§ Dataset records:
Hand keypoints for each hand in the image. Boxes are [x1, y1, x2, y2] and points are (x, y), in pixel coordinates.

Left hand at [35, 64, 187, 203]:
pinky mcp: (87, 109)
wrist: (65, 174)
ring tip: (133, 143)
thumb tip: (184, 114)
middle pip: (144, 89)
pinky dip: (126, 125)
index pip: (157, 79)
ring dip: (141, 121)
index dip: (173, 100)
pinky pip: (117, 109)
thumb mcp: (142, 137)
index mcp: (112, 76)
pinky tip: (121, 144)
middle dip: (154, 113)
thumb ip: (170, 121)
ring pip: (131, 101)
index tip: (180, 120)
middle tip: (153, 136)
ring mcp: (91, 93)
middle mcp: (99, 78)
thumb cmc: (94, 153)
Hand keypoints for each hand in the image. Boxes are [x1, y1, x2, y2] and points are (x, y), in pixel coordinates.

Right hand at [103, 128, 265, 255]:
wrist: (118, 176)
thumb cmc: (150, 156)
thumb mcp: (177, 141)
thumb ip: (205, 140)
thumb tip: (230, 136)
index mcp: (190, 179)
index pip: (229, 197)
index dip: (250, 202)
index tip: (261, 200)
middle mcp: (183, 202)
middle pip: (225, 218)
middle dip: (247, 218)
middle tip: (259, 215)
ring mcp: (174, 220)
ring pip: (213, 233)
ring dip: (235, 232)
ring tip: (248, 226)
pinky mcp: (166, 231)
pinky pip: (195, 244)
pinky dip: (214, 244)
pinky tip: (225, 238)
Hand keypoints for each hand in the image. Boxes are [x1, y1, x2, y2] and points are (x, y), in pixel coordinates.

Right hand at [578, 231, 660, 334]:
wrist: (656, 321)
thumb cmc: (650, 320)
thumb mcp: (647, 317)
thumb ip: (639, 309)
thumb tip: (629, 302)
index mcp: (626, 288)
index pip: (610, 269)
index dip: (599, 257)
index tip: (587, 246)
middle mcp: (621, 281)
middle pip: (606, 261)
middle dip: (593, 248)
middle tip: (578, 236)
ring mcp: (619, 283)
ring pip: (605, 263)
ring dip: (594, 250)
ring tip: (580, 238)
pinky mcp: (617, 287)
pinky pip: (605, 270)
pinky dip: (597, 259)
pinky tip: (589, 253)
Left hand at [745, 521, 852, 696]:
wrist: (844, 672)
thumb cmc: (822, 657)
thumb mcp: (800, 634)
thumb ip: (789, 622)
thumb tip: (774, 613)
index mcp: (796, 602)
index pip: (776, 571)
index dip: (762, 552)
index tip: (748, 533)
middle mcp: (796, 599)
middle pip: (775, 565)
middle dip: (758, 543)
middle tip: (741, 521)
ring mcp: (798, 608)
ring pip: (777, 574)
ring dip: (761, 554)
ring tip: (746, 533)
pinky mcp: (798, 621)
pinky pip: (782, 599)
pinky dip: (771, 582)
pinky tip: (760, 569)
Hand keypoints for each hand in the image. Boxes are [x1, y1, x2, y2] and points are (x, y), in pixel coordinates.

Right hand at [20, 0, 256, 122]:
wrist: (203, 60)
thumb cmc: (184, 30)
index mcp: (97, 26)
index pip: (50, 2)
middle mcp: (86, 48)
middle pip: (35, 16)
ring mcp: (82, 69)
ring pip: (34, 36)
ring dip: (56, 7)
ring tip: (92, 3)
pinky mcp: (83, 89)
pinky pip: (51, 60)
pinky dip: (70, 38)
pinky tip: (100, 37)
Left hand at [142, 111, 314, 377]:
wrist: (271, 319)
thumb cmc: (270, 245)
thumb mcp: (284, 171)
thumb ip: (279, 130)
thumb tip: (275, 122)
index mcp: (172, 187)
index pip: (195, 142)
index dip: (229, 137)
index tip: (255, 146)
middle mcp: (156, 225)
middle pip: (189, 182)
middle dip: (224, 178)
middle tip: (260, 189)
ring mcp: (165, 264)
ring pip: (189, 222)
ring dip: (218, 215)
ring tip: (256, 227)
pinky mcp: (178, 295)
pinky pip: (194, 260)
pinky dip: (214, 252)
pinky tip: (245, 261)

§ The problem: State how many lines of the listing above include the word "Right". Give nothing but the number.

§ Your response: 3